- Opening Delimiter -
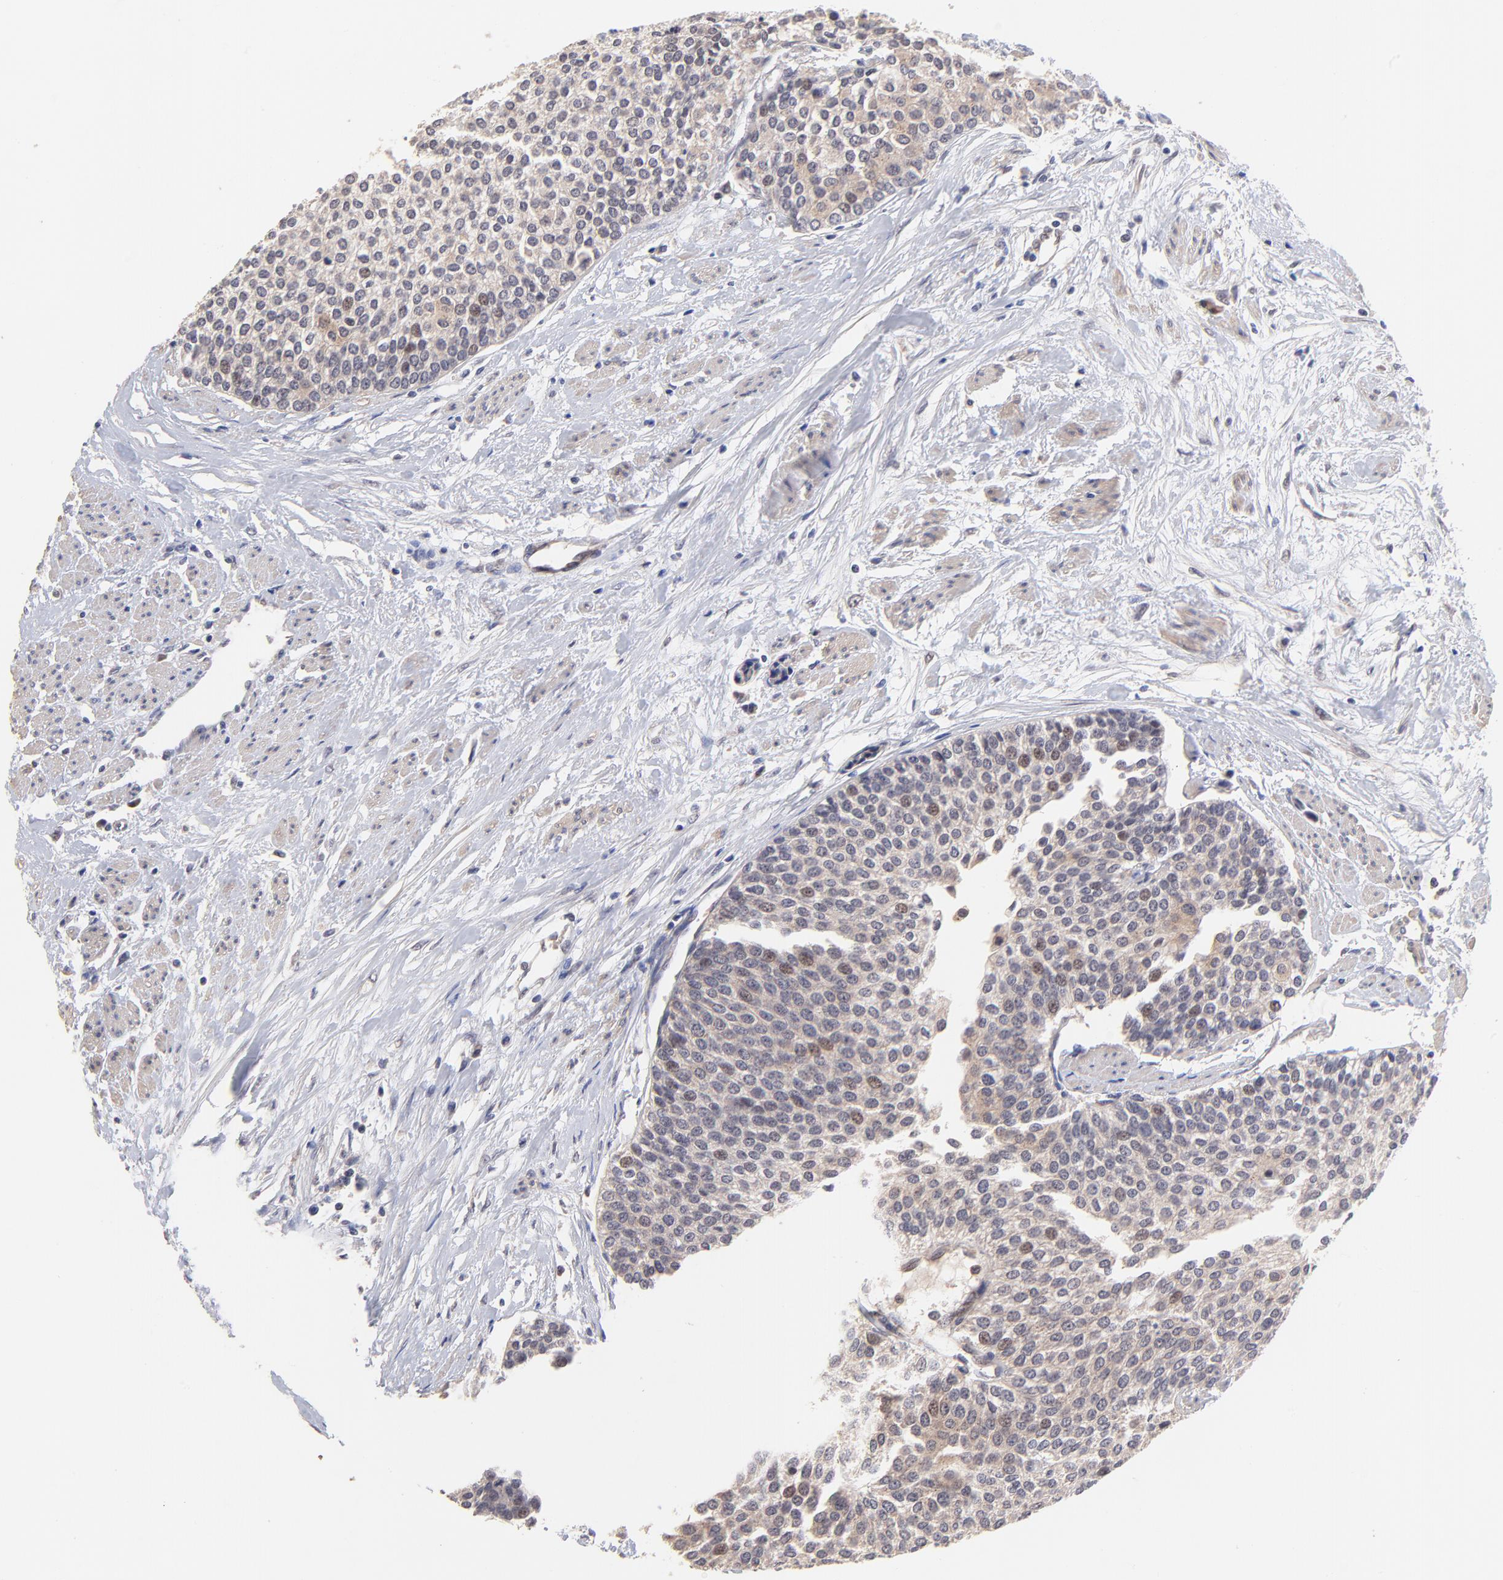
{"staining": {"intensity": "weak", "quantity": ">75%", "location": "cytoplasmic/membranous"}, "tissue": "urothelial cancer", "cell_type": "Tumor cells", "image_type": "cancer", "snomed": [{"axis": "morphology", "description": "Urothelial carcinoma, Low grade"}, {"axis": "topography", "description": "Urinary bladder"}], "caption": "This is a histology image of IHC staining of urothelial cancer, which shows weak staining in the cytoplasmic/membranous of tumor cells.", "gene": "BAIAP2L2", "patient": {"sex": "female", "age": 73}}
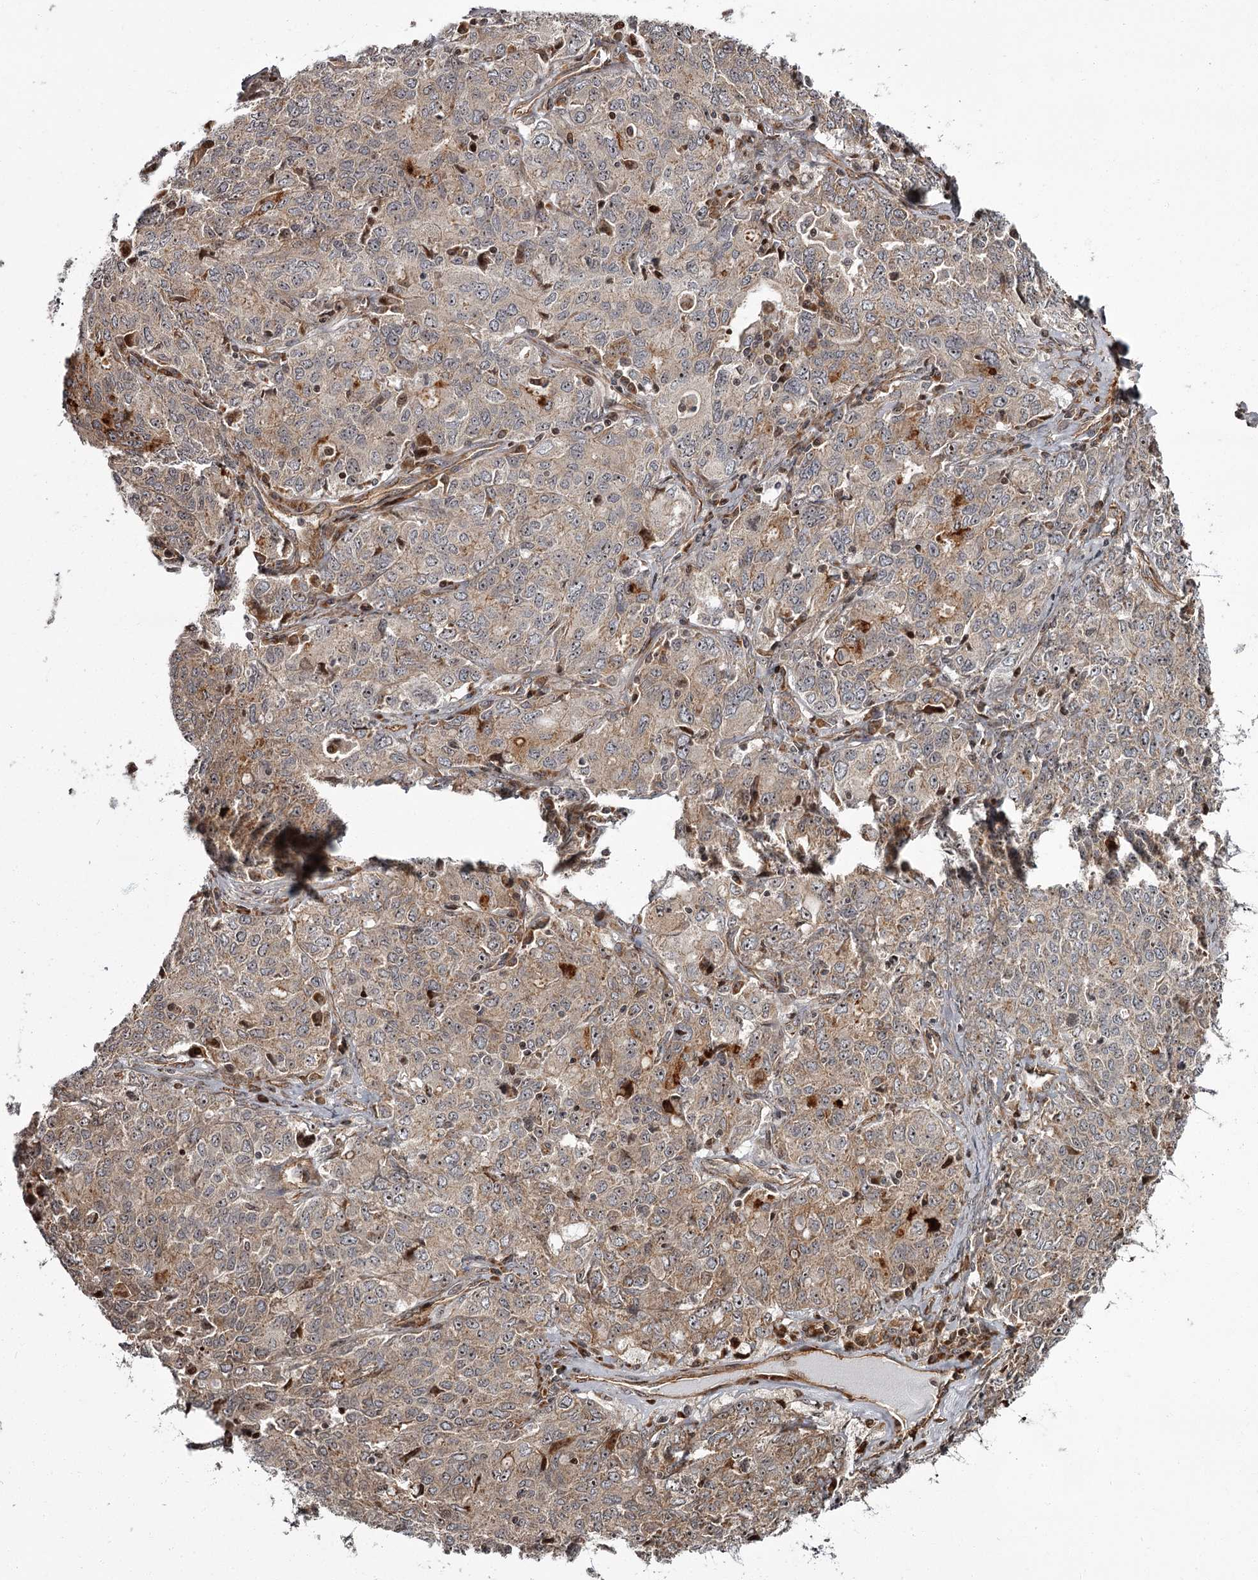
{"staining": {"intensity": "weak", "quantity": "<25%", "location": "cytoplasmic/membranous"}, "tissue": "ovarian cancer", "cell_type": "Tumor cells", "image_type": "cancer", "snomed": [{"axis": "morphology", "description": "Carcinoma, endometroid"}, {"axis": "topography", "description": "Ovary"}], "caption": "Micrograph shows no significant protein staining in tumor cells of ovarian endometroid carcinoma.", "gene": "THAP9", "patient": {"sex": "female", "age": 62}}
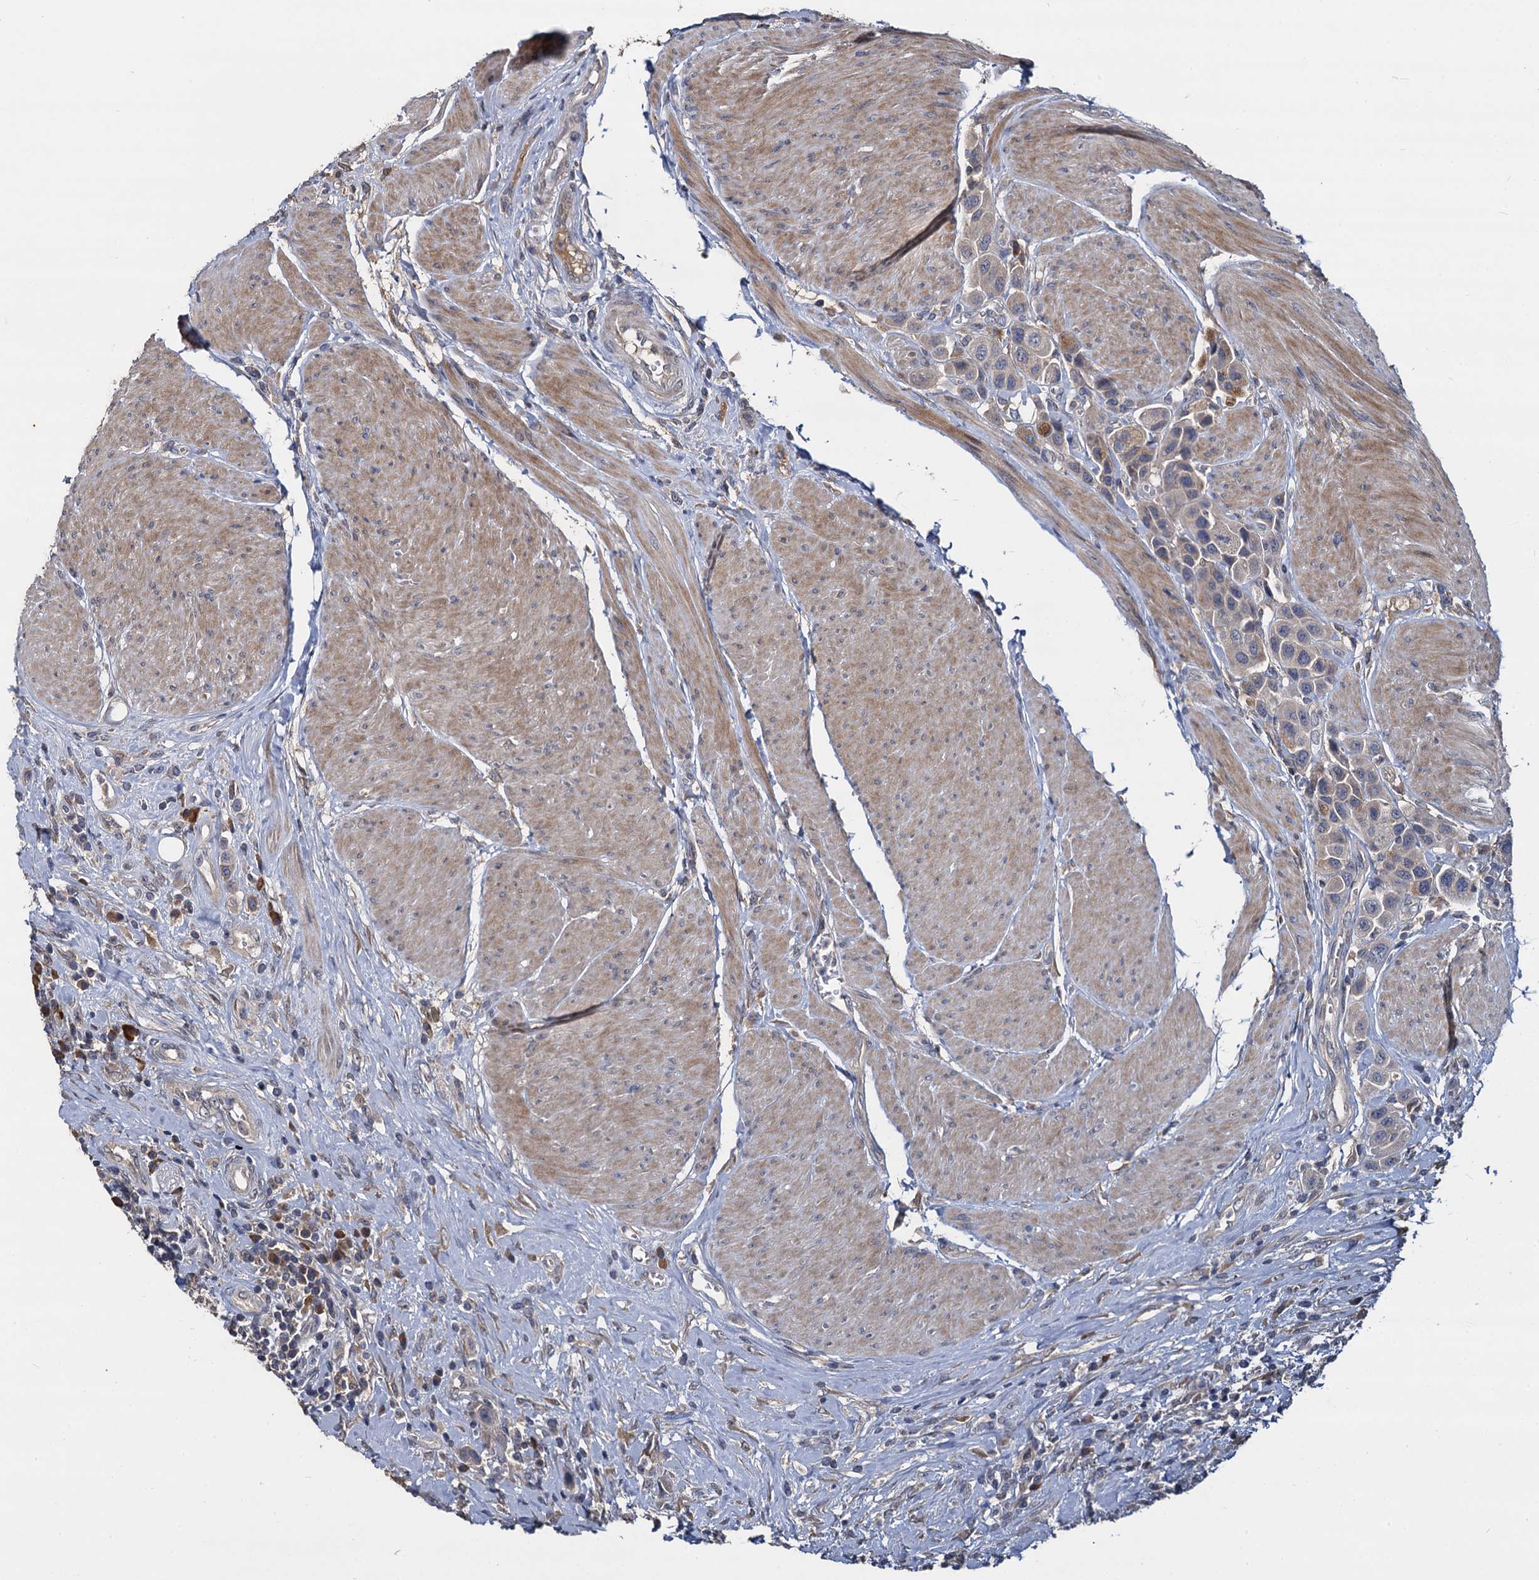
{"staining": {"intensity": "weak", "quantity": "<25%", "location": "cytoplasmic/membranous"}, "tissue": "urothelial cancer", "cell_type": "Tumor cells", "image_type": "cancer", "snomed": [{"axis": "morphology", "description": "Urothelial carcinoma, High grade"}, {"axis": "topography", "description": "Urinary bladder"}], "caption": "There is no significant expression in tumor cells of urothelial cancer. (DAB (3,3'-diaminobenzidine) immunohistochemistry visualized using brightfield microscopy, high magnification).", "gene": "CCDC184", "patient": {"sex": "male", "age": 50}}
- Closing Delimiter -
*Prompt:*
From the first line to the last, write out the data exactly, dropping any pictures.

*Exercise response:*
{"staining": {"intensity": "weak", "quantity": ">75%", "location": "cytoplasmic/membranous"}, "tissue": "urothelial cancer", "cell_type": "Tumor cells", "image_type": "cancer", "snomed": [{"axis": "morphology", "description": "Urothelial carcinoma, Low grade"}, {"axis": "topography", "description": "Urinary bladder"}], "caption": "This is a histology image of IHC staining of urothelial cancer, which shows weak staining in the cytoplasmic/membranous of tumor cells.", "gene": "BAIAP2L2", "patient": {"sex": "female", "age": 73}}
{"staining": {"intensity": "weak", "quantity": "<25%", "location": "cytoplasmic/membranous"}, "tissue": "ovarian cancer", "cell_type": "Tumor cells", "image_type": "cancer", "snomed": [{"axis": "morphology", "description": "Carcinoma, endometroid"}, {"axis": "topography", "description": "Ovary"}], "caption": "Micrograph shows no significant protein staining in tumor cells of ovarian endometroid carcinoma.", "gene": "THAP9", "patient": {"sex": "female", "age": 62}}
{"staining": {"intensity": "weak", "quantity": "<25%", "location": "cytoplasmic/membranous"}, "tissue": "urothelial cancer", "cell_type": "Tumor cells", "image_type": "cancer", "snomed": [{"axis": "morphology", "description": "Urothelial carcinoma, High grade"}, {"axis": "topography", "description": "Urinary bladder"}], "caption": "There is no significant expression in tumor cells of urothelial cancer. (DAB (3,3'-diaminobenzidine) immunohistochemistry visualized using brightfield microscopy, high magnification).", "gene": "CCDC184", "patient": {"sex": "male", "age": 50}}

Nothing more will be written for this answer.